Today, one in four children in the U.S. live in immigrant families, which makes the need for comprehensive programs and support all the more necessary, Lander said.
“We should be thinking intentionally, thoughtfully about how our schools are nurturing a strong sense of belonging for our students,” Lander said, “how they are valuing the voices of many identities of our students and how they are really helping our students thrive as they build new communities and new homes here.”
Each chapter in the book is focused on one of eight “essential elements of belonging,” the last of which recommends changes that can be made in the classroom and in communities, Lander said.
Julian, a former student of Lander’s who graduated in 2019, is originally from Columbia, immigrating to Lowell in 2015. Upon arrival, he entered Lowell High’s English language learners program and enrolled in Lander’s class that year.
It was difficult finding his place here after leaving his family behind, and he “basically had to start from scratch,” he said, but Lander’s encouragement made the transition a success. He now studies journalism at UMass Lowell, having been inspired to write because of Lander.
“She’s an incredible teacher,” Julian said. “She was always someone that we could go to if we needed any help, even academically or personally.”
Safiya, who also had Lander as a teacher, switched her college major to education after she began working as a teaching assistant for Lander.
Lander created an environment that helped Safiya through the immense “culture shock” she encountered after she emigrated from Iraq and Turkey. She was also the first teacher to talk to her parents, using a translation app.

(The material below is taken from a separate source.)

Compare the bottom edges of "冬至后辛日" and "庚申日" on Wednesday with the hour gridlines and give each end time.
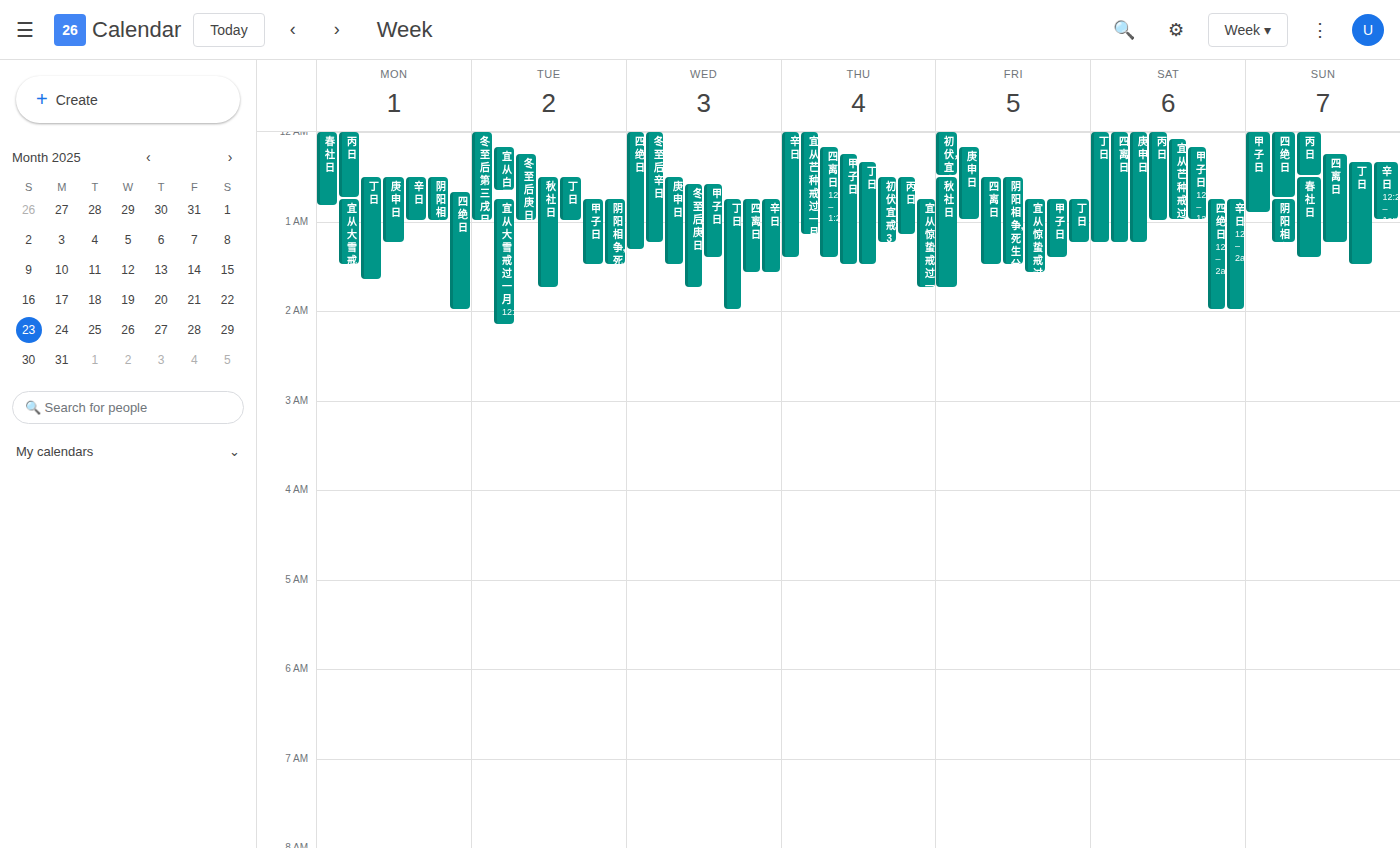
"冬至后辛日": 1:15 AM, neither: a quarter of the way from the 1 AM line to the 2 AM line. "庚申日": 1:30 AM, halfway between the 1 AM and 2 AM lines.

“She’s welcoming to everybody who comes into our classroom,” Safiya said.
Both Julian and Safiya’s stories are told in Lander’s book. Lander requested their last names be omitted from this article.
Everyone should work to create communities in which every resident feels as though they belong, Lander said, and that is the intention of her book.
“I think we connect most when we are reading the stories of people,” she said. “There’s so many courageous people who share their stories, and my hope is that everyone will find connections to folks in the book.”